Return every line of the data that contains the string "click".

Dataset entries

##########

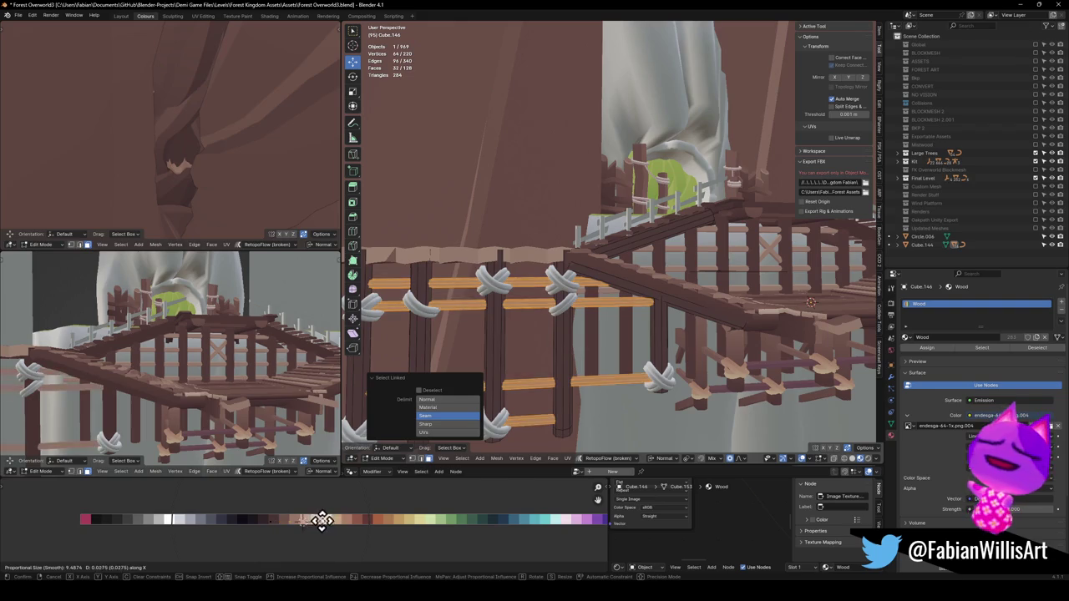
pyautogui.click(314, 521)
pyautogui.moveTo(201, 359); pyautogui.dragTo(212, 348)
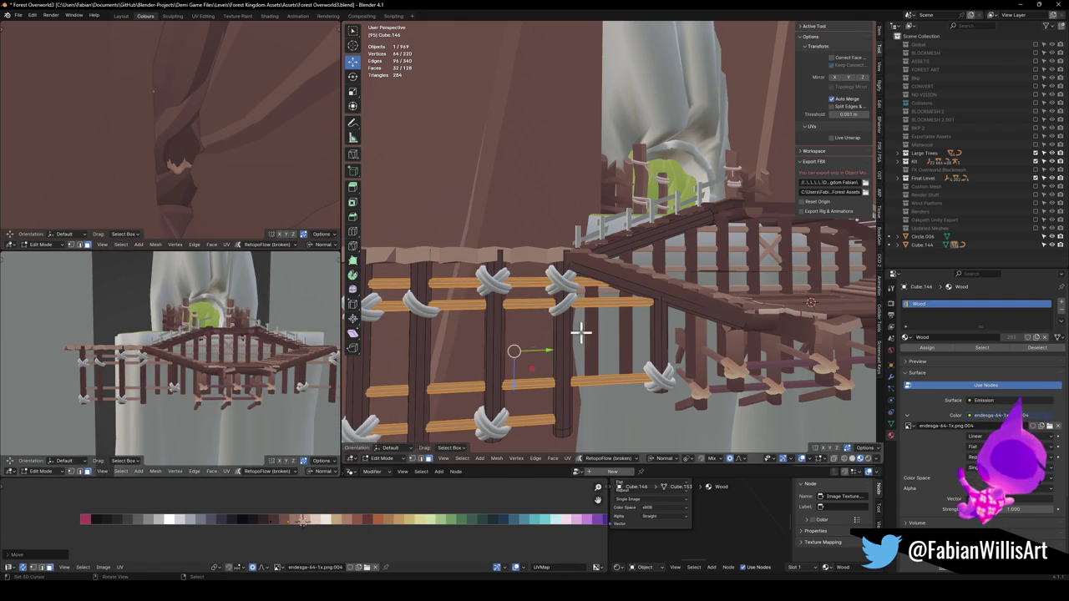
pyautogui.scroll(-2, 575, 333)
pyautogui.press('Tab')
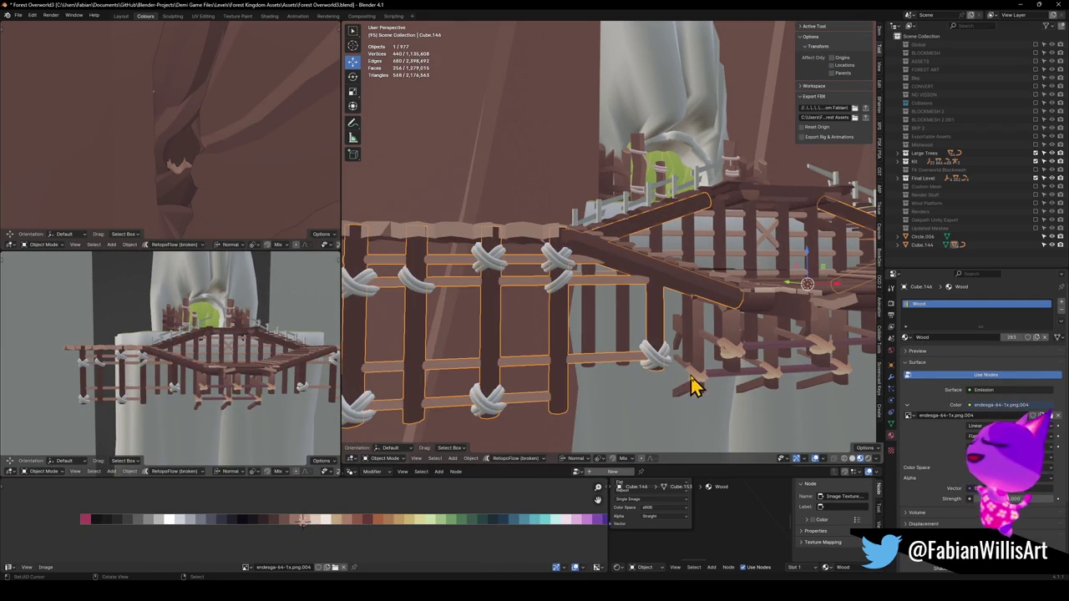
# Select beams Cylinder.104 and Cylinder.093 in Edit Mode and mirror their UVs along X
pyautogui.scroll(6, 693, 384)
pyautogui.click(616, 269)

##########

- _TASK RESPONSE_
pyautogui.click(314, 521)
pyautogui.click(616, 269)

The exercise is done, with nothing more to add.